Salesforce.com Claims First Industry Initiative for Enterprise Wearable Computing
Salesforce Wear Developer Pack provides sample apps for glasses, wristbands, smartwatches and more.
Salesforce.com this week announced what it claims is the first-ever industry initiative for wearable computing in the enterprise: Salesforce Wear.
The company, known for its customer relationship management (CRM) products, is providing a Salesforce Wear Developer Pack designed for developers building apps to connect enterprises with customers in completely new ways through wearable devices.
The announcement -- following new guidance from Google about how developers should design apps for wearables -- is yet another indication that wearable computing is the hottest new mobile development trend.
"Wearable devices represent the next phase of this mobile revolution," the company quoted Forrester Research analyst J.P. Gownder as stating in a report, "The Enterprise Wearables Journey."
"Perpetually connected wearables will enable workers, partners, and customers to experience new levels of immediacy, simplicity, and context in their mobile computing experiences," Gownder said. "Wearables aren't just a consumer phenomenon; they have the potential to change the way organizations and workers conduct business."
The Salesforce Wear Developer Pack includes a library of open source starter apps to help developers quickly design and build wearable apps connecting to the company's Salesforce1 Platform. That platform is a collection of cloud services such as Force.com, Heroku and ExactTarget Fuel designed to help build apps with open APIs, back-end services, tools for integration, starter templates and developer environments.
Salesforce.com said more than 1.5 million Salesforce1 enterprise developers "can immediately access a growing library of devices, sample code, documentation, demonstrations and reference apps to learn from."
For example, the Wear Pack for Google Glass sample is the first featured app in the library. It quickly tells developers the device's company is Google, the OS is Android, the language is Java, the connectivity is Wi-Fi or Bluetooth and the API used is Mirror (REST). The Google Glass entry describes various details about the devices and how they work and provides an instructional YouTube video. It tells developers they will need the Android SDK, the Glass Development Kit and Salesforce Developer Edition.

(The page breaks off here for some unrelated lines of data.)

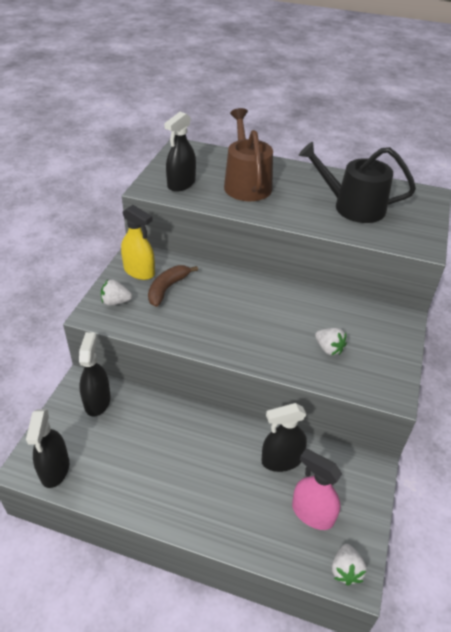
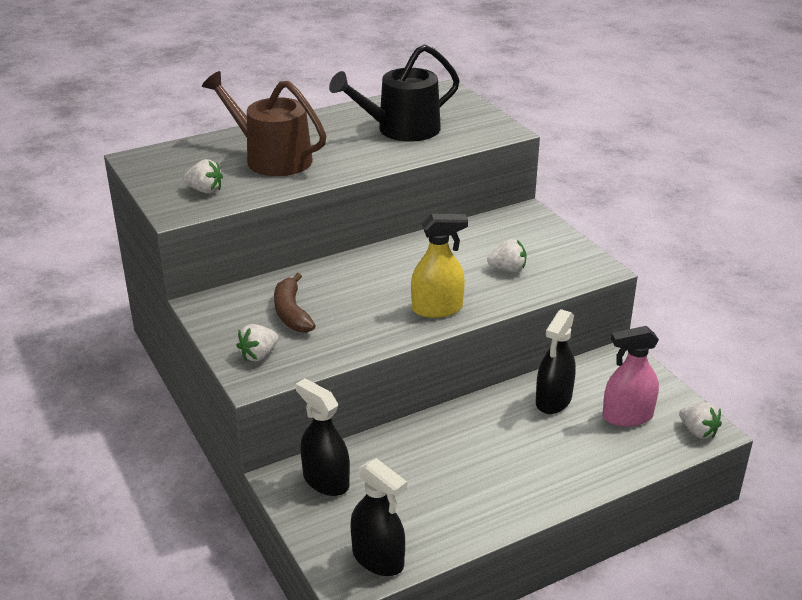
camera: 45 degrees left, 10 degrees down
yellow spray bottle [121,205,155,280] -> yellow spray bottle moved to [411,214,468,318]
black spray bottle [164,112,196,192] -> white strawberry [183,159,223,194]

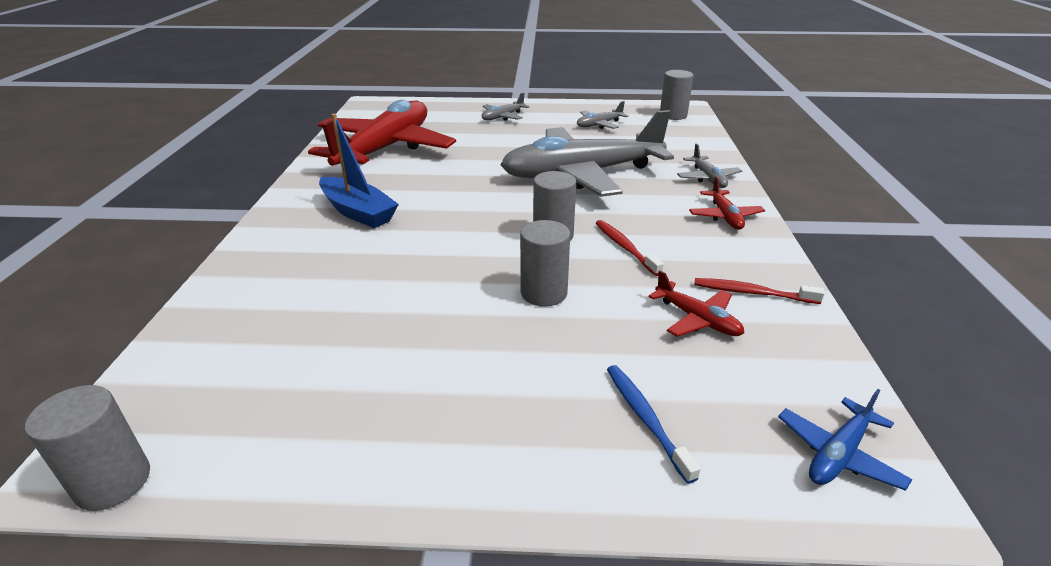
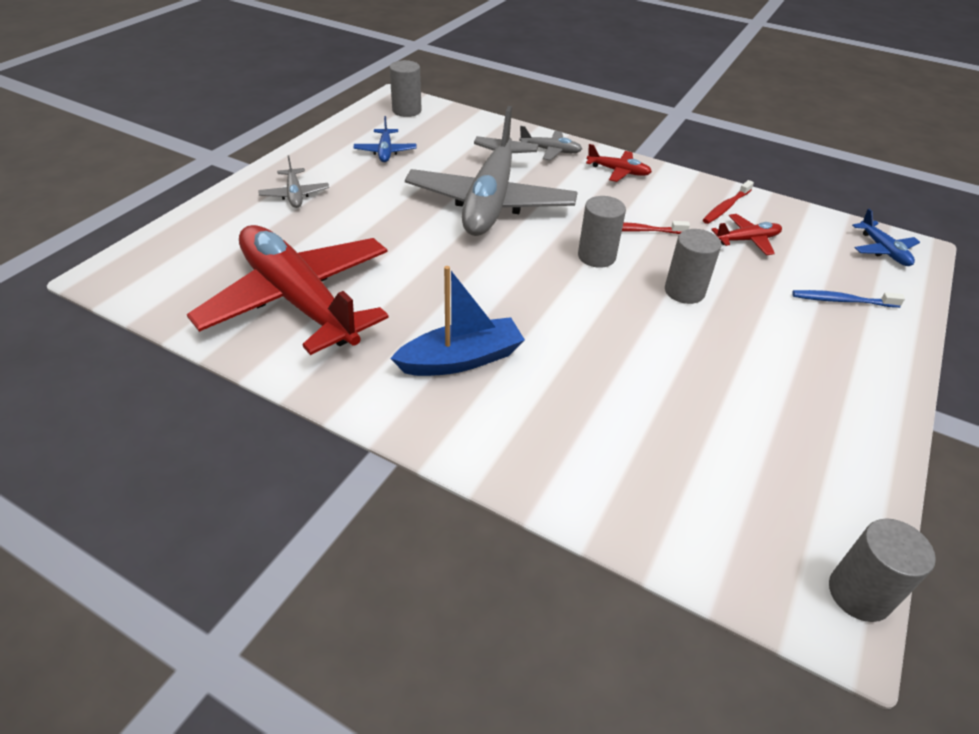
camera: 65 degrees left, 10 degrees up
grey plane [577,101,628,129] -> blue plane [353,116,416,162]

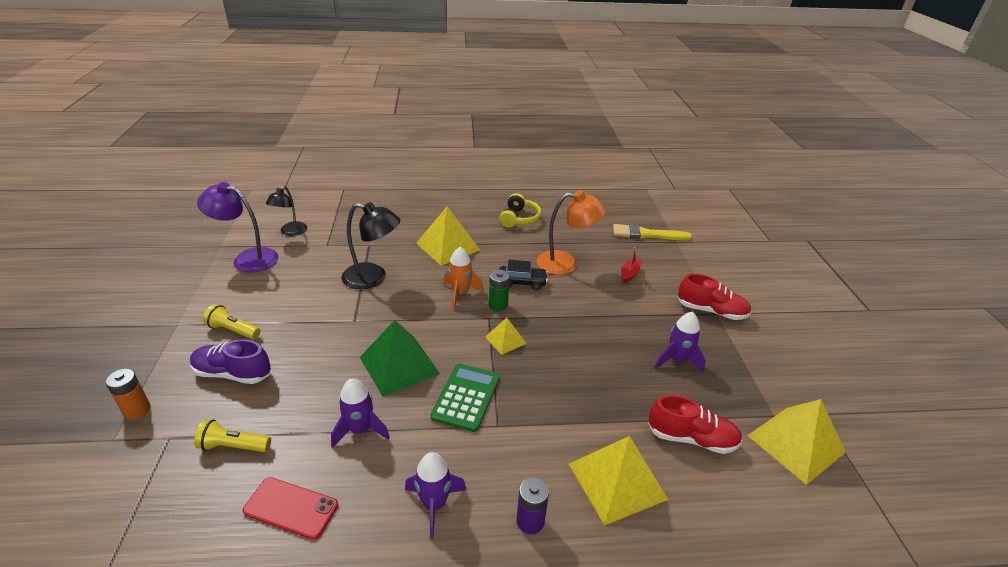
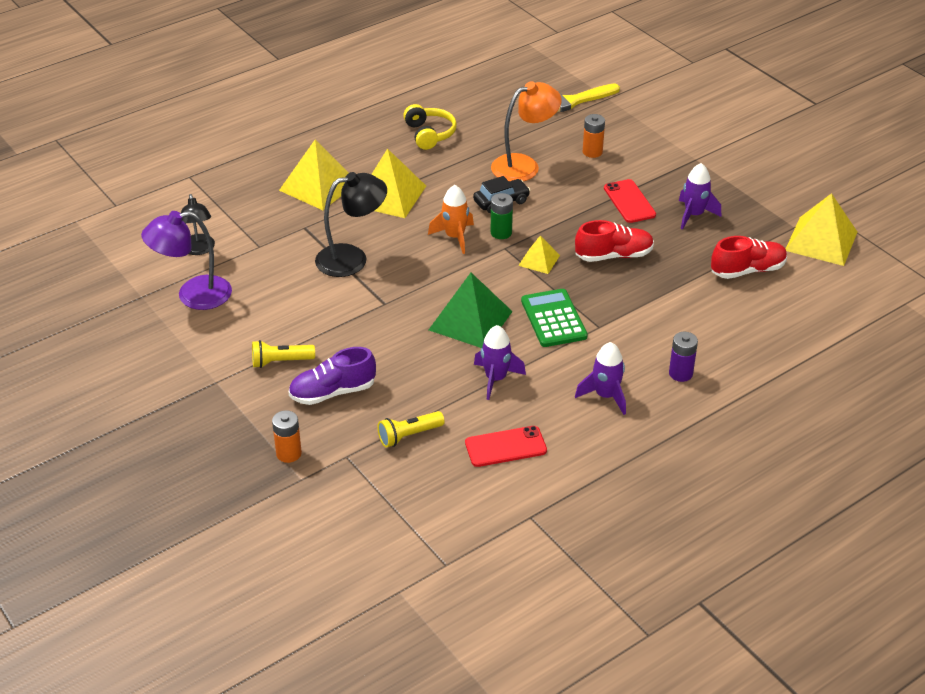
camera: 30 degrees left, 5 degrees up
yellow pyramid [569,436,668,525] -> yellow pyramid moved to [279,140,349,210]
red boat [621,247,642,283] -> orange battery [583,114,605,158]
red shoe [678,274,751,320] -> red shoe moved to [575,220,654,262]
none -> red phone [604,179,656,223]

The sample app, hosted on GitHub, is an on-site inspection app that technicians can use to help navigate through a step-by-step inspection process of something in the field, such as a pipeline, for example. The technicians can issue voice commands to record yes/no responses in Salesforce, take photos, create trouble tickets and search support information. The app dynamically generates an inspection list based on GPS location and completed inspection steps that is stored in a custom Salesforce object.
Similar entries are available for the Android Wear OS, Samsung Gear 2 smartwatch, Myo armband, Nymi biometric identity wristband and Pebble smartwatch. Salesforce also said it will support other devices worn on the face, wrist or body such as from Fitbit, OMsignal, and Phillips.

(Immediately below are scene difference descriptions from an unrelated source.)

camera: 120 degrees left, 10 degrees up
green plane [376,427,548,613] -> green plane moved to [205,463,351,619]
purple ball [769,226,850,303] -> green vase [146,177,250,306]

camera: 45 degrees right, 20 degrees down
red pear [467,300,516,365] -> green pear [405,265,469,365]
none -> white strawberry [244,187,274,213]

"All of these new devices have different application architectures, UX patterns and data flows," said Salesforce.com exec Adam Seligman. "The Wear Developer Pack handles the identity, secure API access and plumbing necessary to connect the device to the Salesforce1 Platform, letting the developer focus on innovative new use cases."

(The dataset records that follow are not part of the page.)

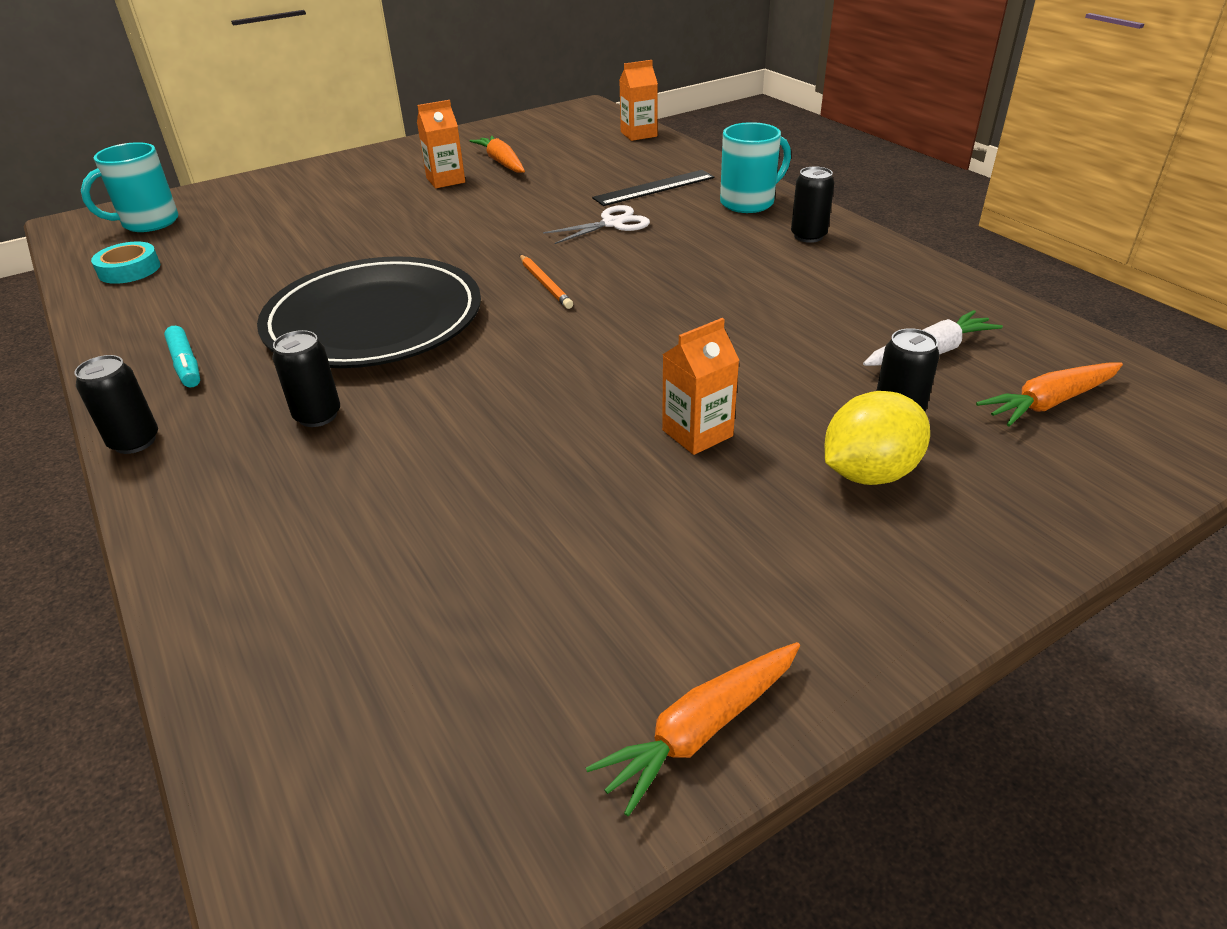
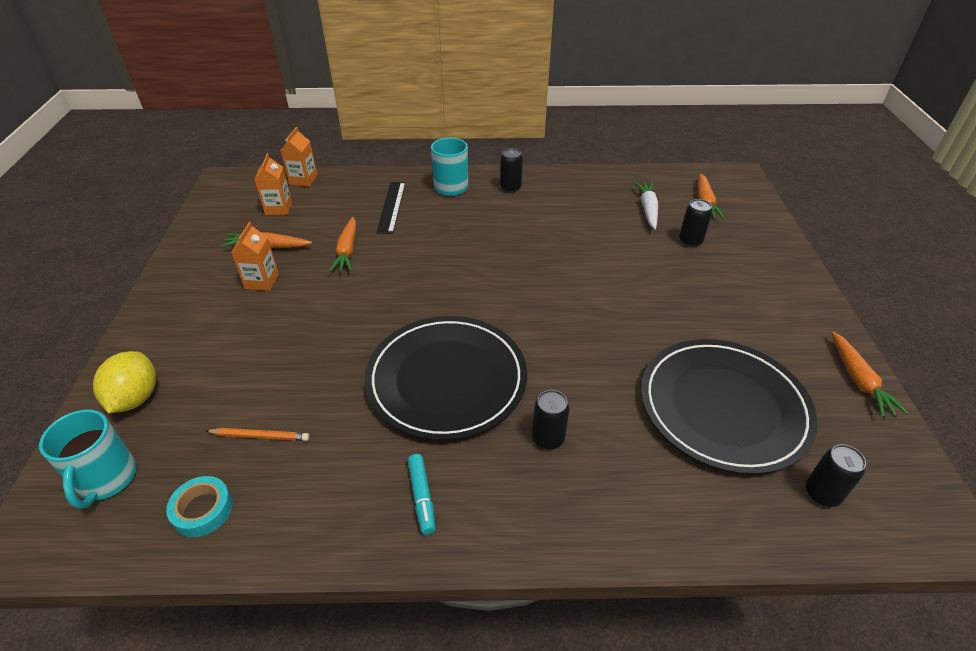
camera: 60 degrees left, 5 degrees up
black can [75,355,158,454] -> black can moved to [806,444,866,507]
turquoise marker [164,326,200,388] -> turquoise marker turned 75 degrees clockwise [408,454,436,535]
orange pencil [520,255,573,309] -> orange pencil moved to [206,428,310,441]
white scissors [543,205,650,244] -> none
orange carton [662,318,739,455] -> orange carton moved to [255,153,292,215]
yellow lemon [825,391,930,485] -> yellow lemon moved to [93,351,156,413]
none -> orange carrot [330,217,356,272]
none -> black plate [641,339,818,475]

Those use cases, the company said, could include personalized customer services from destinations such as casinos, resorts or amusement parks; contextually aware sales apps that could, for example, let a salesperson unobtrusively check an update on a wearable rather than disrupt a meeting by opening up a laptop or checking a phone; and connections to remote technicians, such as oil rig workers or medical device representatives to provide all kinds of data and interactive communication.
"Developers will be able to create apps that connect wearable devices to any business process," Salesforce.com said. "Apps can be built for everything from a 'nudge' on a smartwatch when an urgent approval is required, to secure facilities access via a wristband, to encouraging healthy workforces through fitness challenges using fitness tracking devices."
Salesforce.com quoted an IHS white paper, titled "Wearable Technology - Market Assessment," that estimates some 50 million wearable devices will be sold this year, with more than 180 million sold in 2018. "With the massive number of devices coming into market, it is imperative that companies understand how consumers will operate in a hands-free world," Salesforce.com said. "Wearables are the future of mobile, and companies can now discover new ways to market, sell, service and more."
The developer pack is now generally available with all Salesforce CRM or Salesforce Platform user licenses.
David Ramel is the editor of Visual Studio Magazine.